The summer real estate season is just around the corner, but don’t expect much luck if you’re a bargain shopper – from rural to urban areas across Clark County, the seller’s market reigns.
Home purchasing and sales generally parallel the school year, with families reluctant to move while children are still in class. The busy summer season hasn’t quite launched yet, but the overall market is so tight that realtors aren’t expecting much availability on the lower cost end of the housing spectrum when it does. And that’s true countywide, not just in more densely populated Vancouver, said Beverly Brissler, a Coldwell Banker Realtor in North Clark County.
“The American dream is to live in the country and have some animals and acreage,” Brissler said. “However, reality sets in and there aren’t a lot of affordable options that meet that description.”
In March, the county had only a 1.6 month supply of housing available, compared with the still tight 2.2 in January and 1.9 in February. If you compare that with the housing bust after the Great Recession, the vacancy rates are startlingly low, she added.
“When the pendulum went the other way, we’ve had 15 to 18 months of inventory,” Brissler said. “The pendulum swings back and forth. Right now it’s a heavy sellers market.”
When realtors have less than six months of inventory available, it’s dubbed a seller’s market. When they have more than six months available, it’s called a buyer’s market, she added.
And overall the county currently has about half of what would be considered a normal amount of inventory, said Rian Davis, public affairs director with the Clark County Association of Realtors.
“With a tight market, a lot of people are just buying (lower-end housing) wherever they can go,” Davis said. “There’s not really a specific part of town or anything. Everything’s really tight.”
Reasons for the tight market are legion.
For one thing, the population in the county is rapidly growing, with about 1,500 new residents coming to the area each month. From 2014 to 2016, the county grew by an average of 18,365 people per year. The U.S. Census Bureau also recently listed Washington as the fourth fastest growing state in the country. From April 2010 to July 2017, the county experienced 11.6 percent population growth, according to census data. And so far, there’s no sign that trend is slowing down.
Another problem is that there aren’t enough developable lots to address the rising demand. That’s something the Clark County Association of Realtors is eager to address, but negotiations and legal hurdles complicate that process, Davis said.
“It’s hard to tell when we will get that relief and how it will happen,” he said.
There is more vacant land on the market, with 314 active vacant land listings in the county at the end of April, up from 291 in early April. Unlike homes, there’s a 15-month supply of land on the market right now, which means it’s more of a buyer’s market. But much of that land just isn’t suitable for housing, Brissler said.

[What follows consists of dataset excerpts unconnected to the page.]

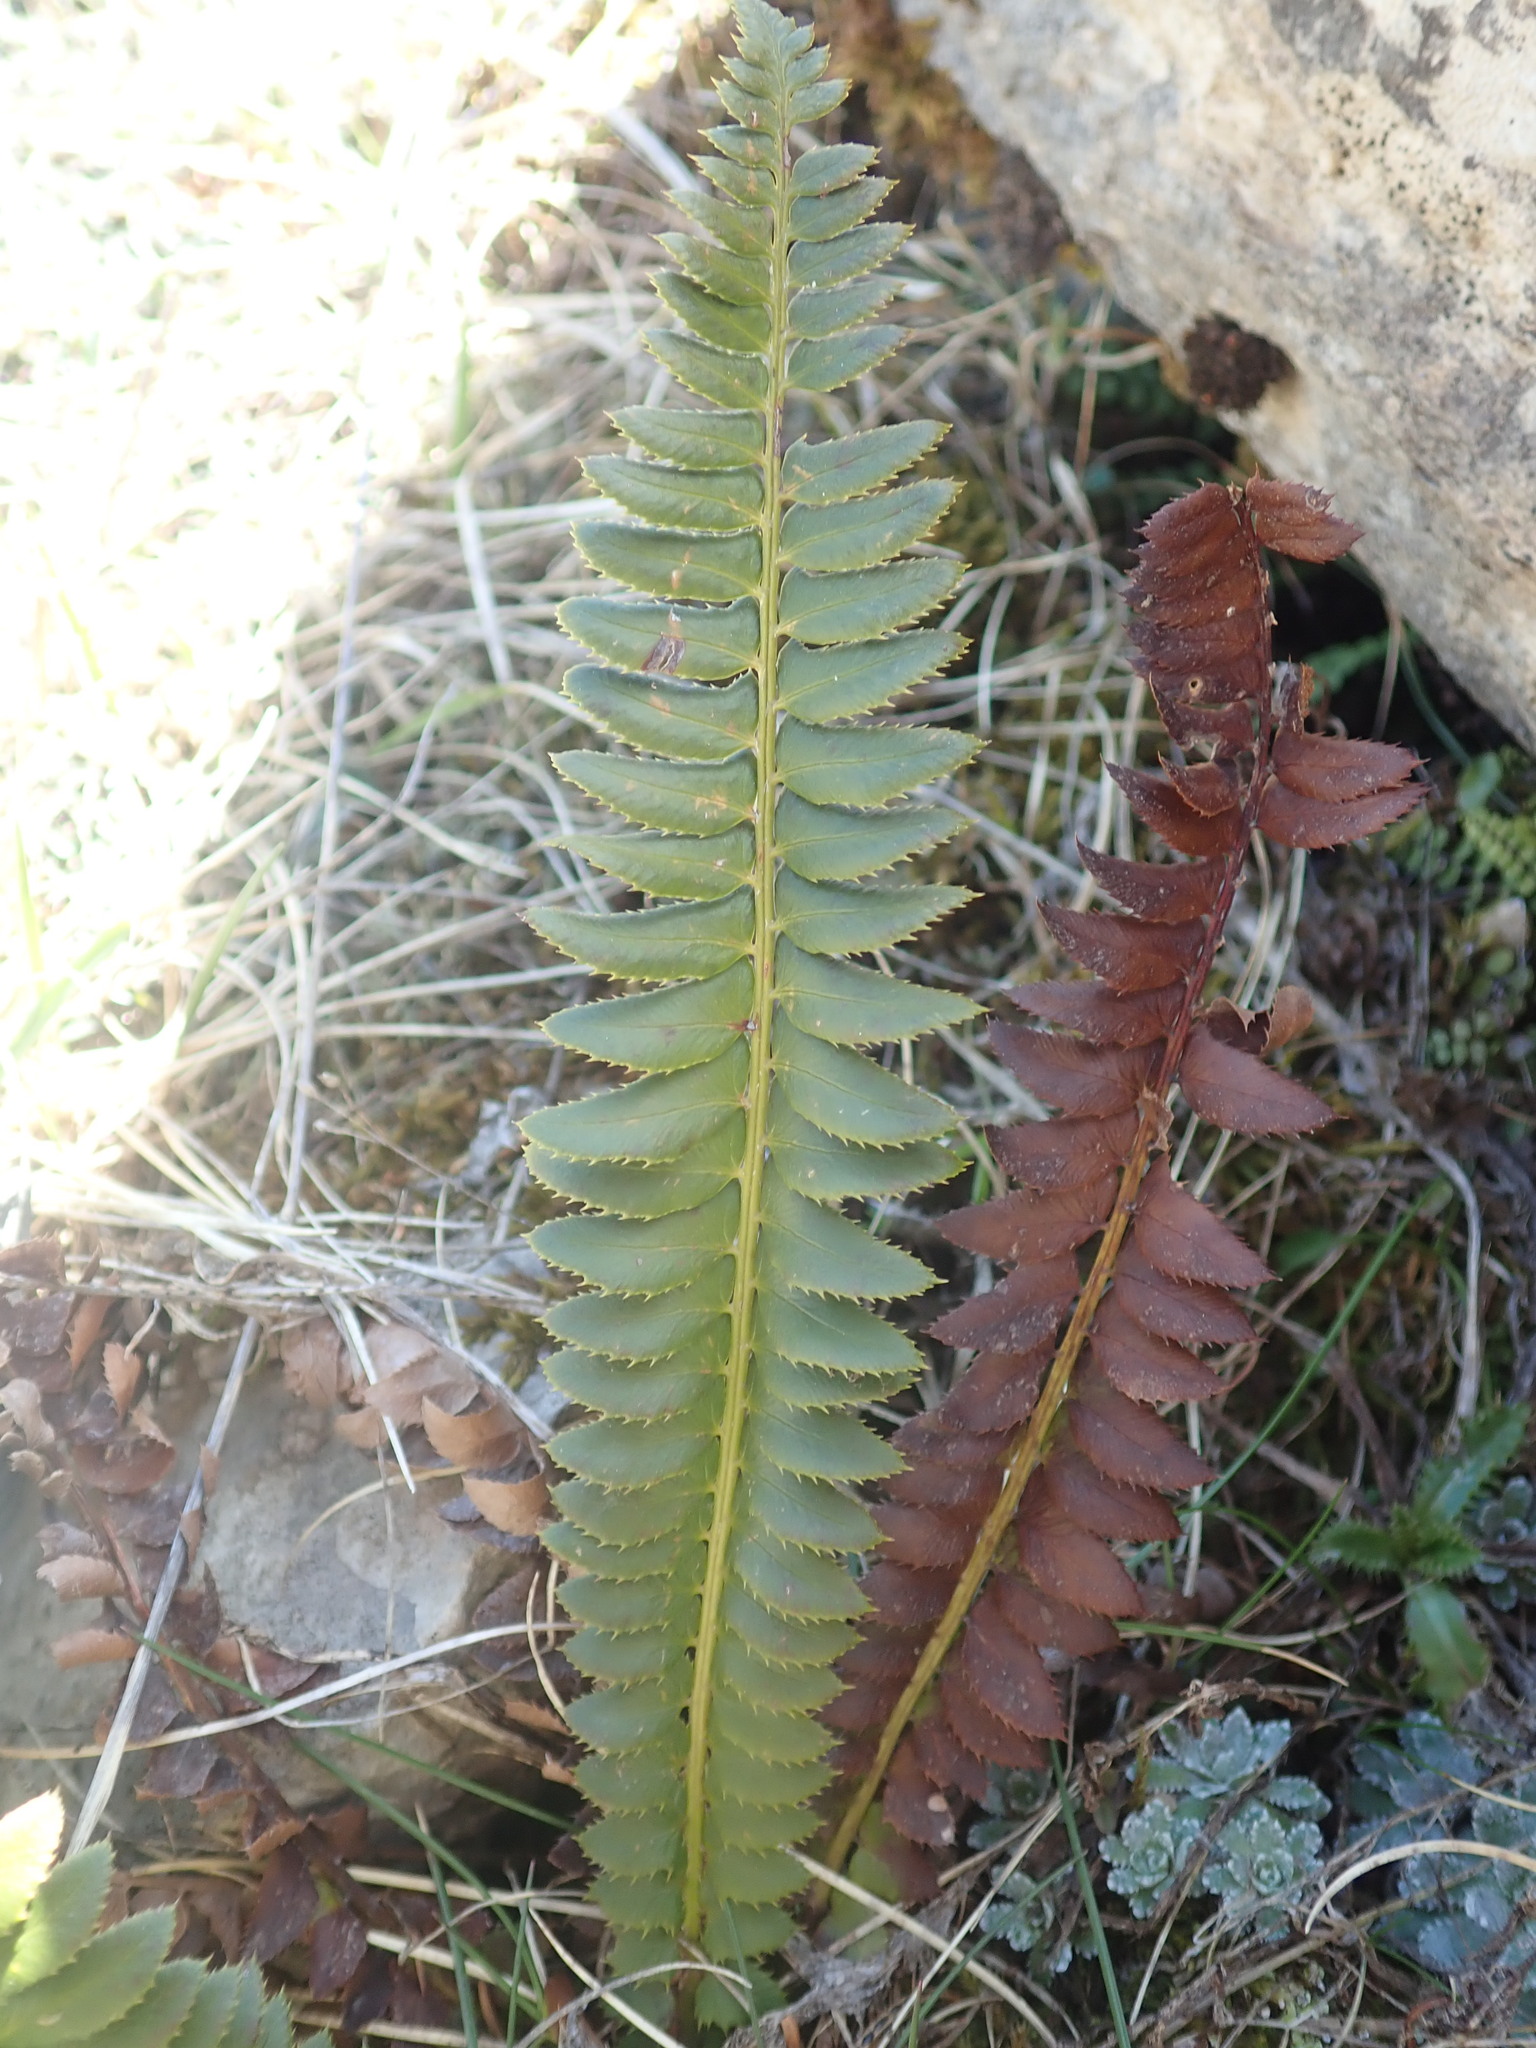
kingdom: Plantae
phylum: Tracheophyta
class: Polypodiopsida
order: Polypodiales
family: Dryopteridaceae
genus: Polystichum
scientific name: Polystichum lonchitis
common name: Holly fern
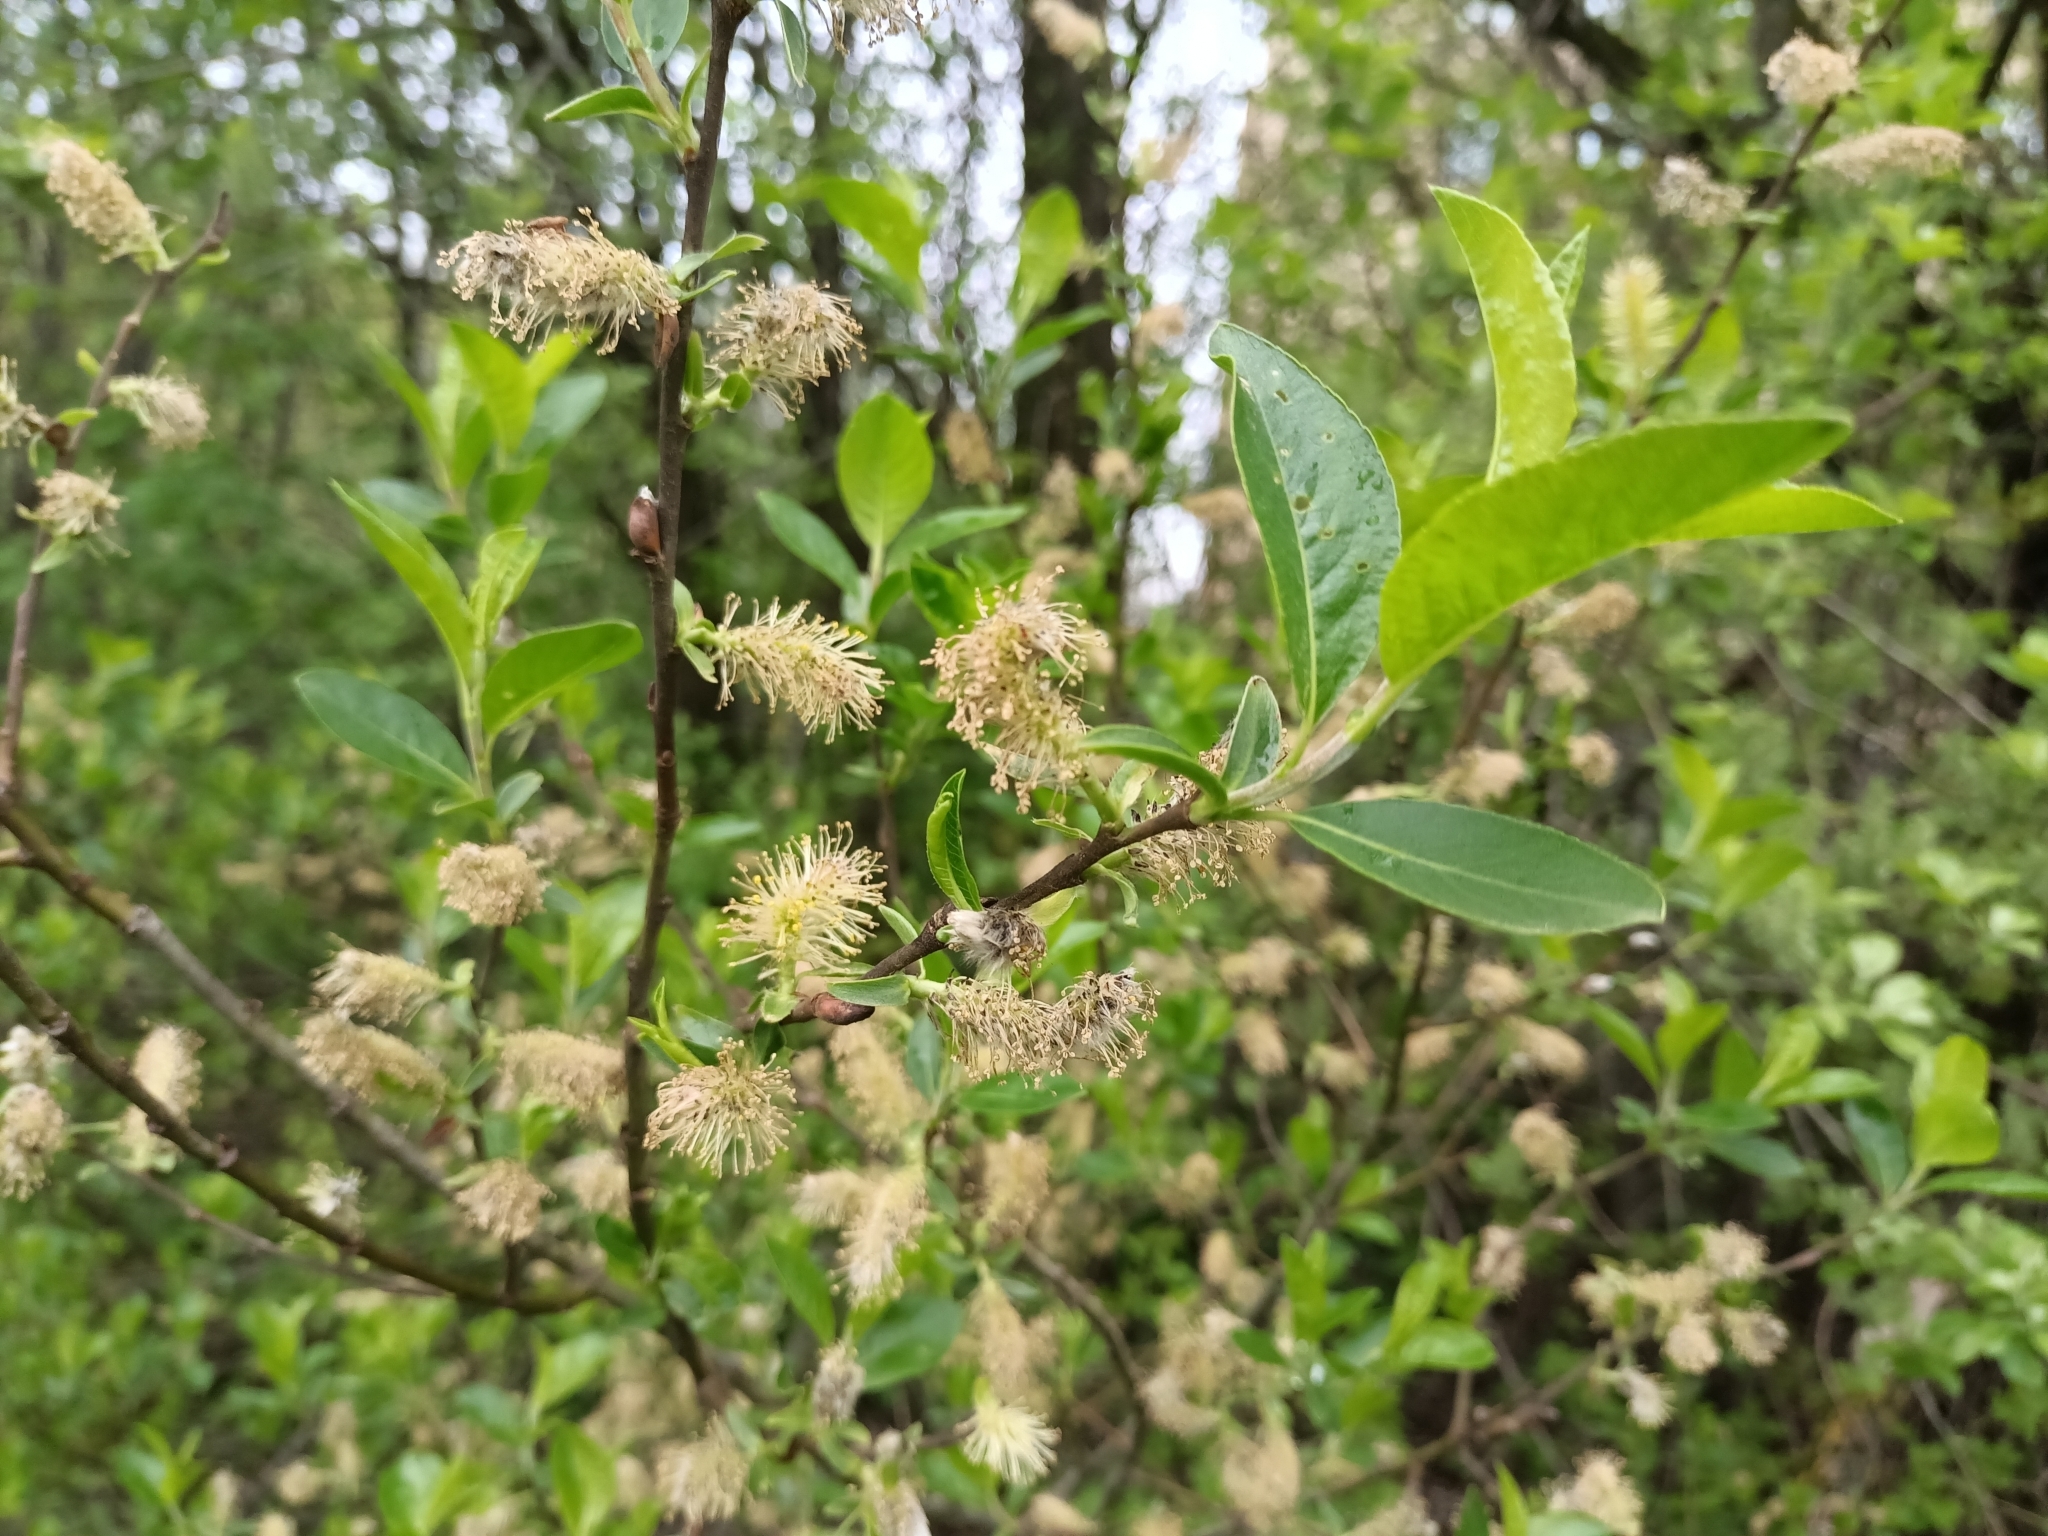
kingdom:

“There’s a lot of stuff out there that’s just not buildable,” she said.
Generational moving patterns are also playing a big factor in housing market supply and cost.
Millennials and younger generations want to live in more populated city areas, often because they’re closer to work and nightlife. They’re generally looking for smaller homes and condos in Vancouver.
Baby Boomers and older generations, on the other hand, are looking to retire and downsize to smaller homes in the country. And even some that live in larger country homes are looking to downsize to smaller ones in the same areas, Brissler said.
“Most seniors want new homes, single level,” she said. “Boomers who are over 60 tend to be the ones buying homes in rural parts of the county. They have pensions, social security and savings. And there’s a lot of downsizing going on right now. That’s where the market is brisk.”
A lot of retirees are also looking to move to rural towns in Clark County from Oregon, because they like that Washington has no income tax, she added.
But the problem remains that both of those demographics, while looking in separate regions of the county, are looking for smaller homes.
“Right now we’re just in such a tight market, it’s a challenge for folks wanting to get into it,” Davis said. “It’s a challenge when you want to downsize, and a challenge looking for starter homes.”
A lot of the properties under $300,000 have been purchased by investors with cash in hand, also, which has removed a chunk of affordable housing from the market, Brissler said.
“Those properties go to investors who have cash,” she said.
And other prices pretty much across the board have spiked – increasing between 10 and 12 percent in the last year, Brissler said.
“People who want the big houses in rural areas right now, they’re the ones that have options, but they have to have the money,” Brissler said.
Still, it’s important to remember that real estate markets tend to be cyclical. And while there’s no indication that population growth or demographic moving trends will change anytime soon, it’s still likely that more busts and booms will come in the future, Brissler added.
“The trend changes like the snap of a finger,” she said.